The number of pharmacies in Ontario offering methadone went from 631 in 2008/2009 to 1,234 in 2017/2018.
While Ontario has one of the highest number of patients in Canada, Alberta saw a 50 percent spike in the number of people receiving methadone and suboxone over the last four years: 4,200 patients in 2014/2015 to 8,200 in 2017/2018. British Columbia’s health ministry said the province’s PharmaCare program covered methadone or suboxone for 10,365 patients in 2008/2009 and 22,012 patients in 2016/2017.
Over the same time period of significant increase in provision of methadone and buprenorphine MAT, what should be a valid indicator and measure of changes in prevalence of high-risk opioid use – incidence of injection-related endocarditis – has increased steadily and significantly as well. That’s the opposite of predicted if OST by provision of methadone and bupe were providing benefit by reducing high-risk opioid use.

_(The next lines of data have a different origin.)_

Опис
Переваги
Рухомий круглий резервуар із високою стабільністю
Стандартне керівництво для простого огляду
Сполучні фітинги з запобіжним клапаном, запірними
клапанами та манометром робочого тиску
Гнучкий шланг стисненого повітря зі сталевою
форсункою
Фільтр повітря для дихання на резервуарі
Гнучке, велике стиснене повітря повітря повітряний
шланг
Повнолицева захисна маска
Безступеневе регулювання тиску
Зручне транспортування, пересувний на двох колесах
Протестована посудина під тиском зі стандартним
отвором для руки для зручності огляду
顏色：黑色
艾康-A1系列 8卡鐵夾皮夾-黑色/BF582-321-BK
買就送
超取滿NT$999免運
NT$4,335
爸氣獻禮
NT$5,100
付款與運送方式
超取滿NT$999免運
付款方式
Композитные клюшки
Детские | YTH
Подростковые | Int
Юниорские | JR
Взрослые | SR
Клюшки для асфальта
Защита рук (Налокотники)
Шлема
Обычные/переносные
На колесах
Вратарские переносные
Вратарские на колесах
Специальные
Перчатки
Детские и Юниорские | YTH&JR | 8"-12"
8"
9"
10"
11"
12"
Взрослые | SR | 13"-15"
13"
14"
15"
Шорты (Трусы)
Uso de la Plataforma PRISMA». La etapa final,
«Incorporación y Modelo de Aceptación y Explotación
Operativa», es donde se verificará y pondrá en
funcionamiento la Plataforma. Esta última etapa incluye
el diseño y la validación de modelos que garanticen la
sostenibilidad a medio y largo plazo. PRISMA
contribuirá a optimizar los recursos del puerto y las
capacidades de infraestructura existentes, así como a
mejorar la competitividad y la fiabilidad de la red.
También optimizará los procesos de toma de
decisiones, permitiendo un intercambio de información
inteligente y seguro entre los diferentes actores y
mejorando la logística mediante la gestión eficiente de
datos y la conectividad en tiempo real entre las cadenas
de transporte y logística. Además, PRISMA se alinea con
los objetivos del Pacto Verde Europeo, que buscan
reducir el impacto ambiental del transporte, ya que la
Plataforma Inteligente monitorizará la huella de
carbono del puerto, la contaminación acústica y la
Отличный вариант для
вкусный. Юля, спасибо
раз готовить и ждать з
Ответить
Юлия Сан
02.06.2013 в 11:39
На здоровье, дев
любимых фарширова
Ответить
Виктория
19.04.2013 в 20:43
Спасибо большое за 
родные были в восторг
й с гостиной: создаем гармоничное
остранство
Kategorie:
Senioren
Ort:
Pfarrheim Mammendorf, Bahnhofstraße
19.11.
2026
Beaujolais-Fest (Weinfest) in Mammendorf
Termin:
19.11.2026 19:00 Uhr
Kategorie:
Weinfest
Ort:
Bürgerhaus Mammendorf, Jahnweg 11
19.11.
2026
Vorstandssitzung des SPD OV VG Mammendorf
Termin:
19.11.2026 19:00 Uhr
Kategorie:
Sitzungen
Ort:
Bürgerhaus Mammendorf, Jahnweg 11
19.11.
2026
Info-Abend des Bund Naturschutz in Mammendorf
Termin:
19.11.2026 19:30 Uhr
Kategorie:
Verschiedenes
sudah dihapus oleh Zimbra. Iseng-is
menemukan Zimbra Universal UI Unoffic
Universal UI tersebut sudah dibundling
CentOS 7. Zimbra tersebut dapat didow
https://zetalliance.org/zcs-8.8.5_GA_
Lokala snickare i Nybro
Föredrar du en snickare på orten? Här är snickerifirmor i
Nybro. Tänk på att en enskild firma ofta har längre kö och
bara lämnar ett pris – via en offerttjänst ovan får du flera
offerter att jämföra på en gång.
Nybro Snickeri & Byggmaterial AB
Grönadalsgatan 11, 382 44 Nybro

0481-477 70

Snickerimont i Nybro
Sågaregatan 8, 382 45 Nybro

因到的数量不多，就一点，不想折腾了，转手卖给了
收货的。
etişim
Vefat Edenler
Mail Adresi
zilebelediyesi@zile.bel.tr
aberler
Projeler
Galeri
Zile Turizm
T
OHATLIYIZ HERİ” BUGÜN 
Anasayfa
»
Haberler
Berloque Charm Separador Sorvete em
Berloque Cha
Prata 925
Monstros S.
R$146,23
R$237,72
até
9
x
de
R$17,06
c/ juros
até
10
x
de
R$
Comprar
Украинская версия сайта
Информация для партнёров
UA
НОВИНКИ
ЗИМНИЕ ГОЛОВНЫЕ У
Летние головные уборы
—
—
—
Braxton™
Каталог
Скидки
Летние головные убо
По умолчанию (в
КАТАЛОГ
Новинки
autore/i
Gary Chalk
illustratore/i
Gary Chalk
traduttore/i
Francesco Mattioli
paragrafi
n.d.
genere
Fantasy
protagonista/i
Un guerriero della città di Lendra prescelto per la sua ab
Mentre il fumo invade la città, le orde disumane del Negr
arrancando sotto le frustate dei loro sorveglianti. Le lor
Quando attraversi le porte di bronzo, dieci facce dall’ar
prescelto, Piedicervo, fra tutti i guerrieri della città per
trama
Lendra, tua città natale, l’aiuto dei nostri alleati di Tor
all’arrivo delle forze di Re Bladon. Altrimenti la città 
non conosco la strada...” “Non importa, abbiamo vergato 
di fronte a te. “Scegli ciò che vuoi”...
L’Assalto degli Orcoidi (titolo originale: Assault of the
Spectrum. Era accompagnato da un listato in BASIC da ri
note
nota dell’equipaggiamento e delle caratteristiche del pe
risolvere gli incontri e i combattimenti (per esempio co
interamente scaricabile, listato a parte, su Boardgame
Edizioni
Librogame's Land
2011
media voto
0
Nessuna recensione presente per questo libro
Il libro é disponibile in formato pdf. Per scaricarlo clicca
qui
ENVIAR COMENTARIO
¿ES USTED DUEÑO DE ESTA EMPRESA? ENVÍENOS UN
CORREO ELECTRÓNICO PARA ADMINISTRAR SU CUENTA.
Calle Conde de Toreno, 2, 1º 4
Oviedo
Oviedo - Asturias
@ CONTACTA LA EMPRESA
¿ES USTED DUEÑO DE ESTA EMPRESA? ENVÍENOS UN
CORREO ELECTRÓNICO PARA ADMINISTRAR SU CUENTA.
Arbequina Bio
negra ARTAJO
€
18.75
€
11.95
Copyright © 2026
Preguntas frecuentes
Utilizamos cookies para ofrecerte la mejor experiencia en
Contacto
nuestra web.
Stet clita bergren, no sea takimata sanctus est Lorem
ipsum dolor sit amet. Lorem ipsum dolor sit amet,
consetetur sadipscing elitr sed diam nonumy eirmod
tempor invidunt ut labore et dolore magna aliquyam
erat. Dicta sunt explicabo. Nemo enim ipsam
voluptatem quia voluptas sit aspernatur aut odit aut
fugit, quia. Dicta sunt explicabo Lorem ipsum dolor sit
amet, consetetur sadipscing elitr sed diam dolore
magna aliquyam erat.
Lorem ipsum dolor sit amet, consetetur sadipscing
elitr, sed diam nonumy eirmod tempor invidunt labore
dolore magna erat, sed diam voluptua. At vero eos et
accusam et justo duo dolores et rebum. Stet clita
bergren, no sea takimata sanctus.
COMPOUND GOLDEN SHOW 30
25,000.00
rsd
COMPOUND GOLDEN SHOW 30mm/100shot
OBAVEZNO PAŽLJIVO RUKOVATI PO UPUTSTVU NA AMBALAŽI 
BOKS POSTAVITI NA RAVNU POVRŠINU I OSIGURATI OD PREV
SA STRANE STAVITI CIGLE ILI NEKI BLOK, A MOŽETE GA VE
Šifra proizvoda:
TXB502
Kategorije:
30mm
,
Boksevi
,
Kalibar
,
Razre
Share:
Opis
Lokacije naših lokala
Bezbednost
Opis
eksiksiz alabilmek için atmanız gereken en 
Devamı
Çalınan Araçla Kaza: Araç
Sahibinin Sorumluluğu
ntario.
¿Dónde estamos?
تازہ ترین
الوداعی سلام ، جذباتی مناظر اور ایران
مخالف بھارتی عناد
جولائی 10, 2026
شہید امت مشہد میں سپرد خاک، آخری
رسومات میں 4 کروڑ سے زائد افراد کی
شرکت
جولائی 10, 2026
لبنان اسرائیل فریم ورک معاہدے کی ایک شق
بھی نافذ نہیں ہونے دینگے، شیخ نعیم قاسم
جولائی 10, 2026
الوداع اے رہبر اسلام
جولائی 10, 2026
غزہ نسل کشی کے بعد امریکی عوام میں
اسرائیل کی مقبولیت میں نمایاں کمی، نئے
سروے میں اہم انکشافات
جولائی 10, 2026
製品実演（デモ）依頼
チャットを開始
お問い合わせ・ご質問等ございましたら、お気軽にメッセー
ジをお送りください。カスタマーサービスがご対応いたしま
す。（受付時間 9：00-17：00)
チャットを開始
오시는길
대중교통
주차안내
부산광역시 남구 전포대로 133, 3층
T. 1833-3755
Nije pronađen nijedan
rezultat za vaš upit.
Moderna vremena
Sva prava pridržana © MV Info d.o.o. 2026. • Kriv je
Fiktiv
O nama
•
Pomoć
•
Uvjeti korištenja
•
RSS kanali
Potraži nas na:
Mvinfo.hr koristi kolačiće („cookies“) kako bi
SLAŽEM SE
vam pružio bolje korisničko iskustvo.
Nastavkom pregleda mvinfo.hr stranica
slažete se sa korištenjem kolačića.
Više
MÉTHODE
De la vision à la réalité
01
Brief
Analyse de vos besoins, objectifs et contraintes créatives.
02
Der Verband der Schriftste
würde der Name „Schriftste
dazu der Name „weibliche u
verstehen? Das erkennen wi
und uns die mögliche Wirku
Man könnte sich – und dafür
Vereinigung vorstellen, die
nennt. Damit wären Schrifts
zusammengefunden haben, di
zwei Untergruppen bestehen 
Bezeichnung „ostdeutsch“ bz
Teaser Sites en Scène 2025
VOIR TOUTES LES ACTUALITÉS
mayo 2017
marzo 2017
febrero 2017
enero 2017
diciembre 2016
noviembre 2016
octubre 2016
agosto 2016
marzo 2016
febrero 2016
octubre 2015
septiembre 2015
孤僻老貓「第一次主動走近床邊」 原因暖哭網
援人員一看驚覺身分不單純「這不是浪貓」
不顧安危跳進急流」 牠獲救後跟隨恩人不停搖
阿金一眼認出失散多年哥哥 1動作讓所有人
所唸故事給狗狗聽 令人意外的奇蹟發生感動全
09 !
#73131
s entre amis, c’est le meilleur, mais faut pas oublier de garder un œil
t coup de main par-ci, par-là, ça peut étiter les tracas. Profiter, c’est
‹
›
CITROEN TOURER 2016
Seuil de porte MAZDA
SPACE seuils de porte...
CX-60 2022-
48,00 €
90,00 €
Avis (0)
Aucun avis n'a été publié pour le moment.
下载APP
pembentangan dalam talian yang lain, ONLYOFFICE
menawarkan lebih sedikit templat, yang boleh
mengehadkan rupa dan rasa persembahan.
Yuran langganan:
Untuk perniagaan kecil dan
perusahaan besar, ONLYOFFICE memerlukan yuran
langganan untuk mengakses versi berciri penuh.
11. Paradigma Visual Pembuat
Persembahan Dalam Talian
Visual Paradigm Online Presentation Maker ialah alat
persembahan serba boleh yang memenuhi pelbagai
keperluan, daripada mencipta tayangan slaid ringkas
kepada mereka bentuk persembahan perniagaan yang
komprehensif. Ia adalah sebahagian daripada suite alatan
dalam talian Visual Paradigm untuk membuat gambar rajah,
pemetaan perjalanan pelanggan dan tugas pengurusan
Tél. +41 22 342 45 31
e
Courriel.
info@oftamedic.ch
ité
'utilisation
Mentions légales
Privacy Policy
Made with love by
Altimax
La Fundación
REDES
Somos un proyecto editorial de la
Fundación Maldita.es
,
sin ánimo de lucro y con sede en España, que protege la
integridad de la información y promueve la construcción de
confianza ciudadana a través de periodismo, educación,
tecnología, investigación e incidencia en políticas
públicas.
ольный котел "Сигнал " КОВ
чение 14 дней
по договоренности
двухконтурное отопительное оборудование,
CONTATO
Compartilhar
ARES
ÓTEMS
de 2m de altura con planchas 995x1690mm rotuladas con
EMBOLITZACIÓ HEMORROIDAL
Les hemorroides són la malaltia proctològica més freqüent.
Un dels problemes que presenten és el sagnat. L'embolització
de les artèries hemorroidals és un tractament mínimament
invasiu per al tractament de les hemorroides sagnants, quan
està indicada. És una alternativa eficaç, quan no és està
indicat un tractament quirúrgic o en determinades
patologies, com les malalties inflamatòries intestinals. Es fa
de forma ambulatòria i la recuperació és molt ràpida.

Significant, extended increases in medical provision of buprenorphine and methadone OST should necessarily have resulted in the opposite outcome – decreases over the same time period of high-risk opioid use . . . unless . . . as is generally and predictably the case, the provision of a medical model “treatment”, unsupported and indicated against by research evidence for an entirely non-medical condition – compulsive problem opioid use – has predictably resulted in a worsening of an iatrogenic lethal opioid crisis rather than providing benefit.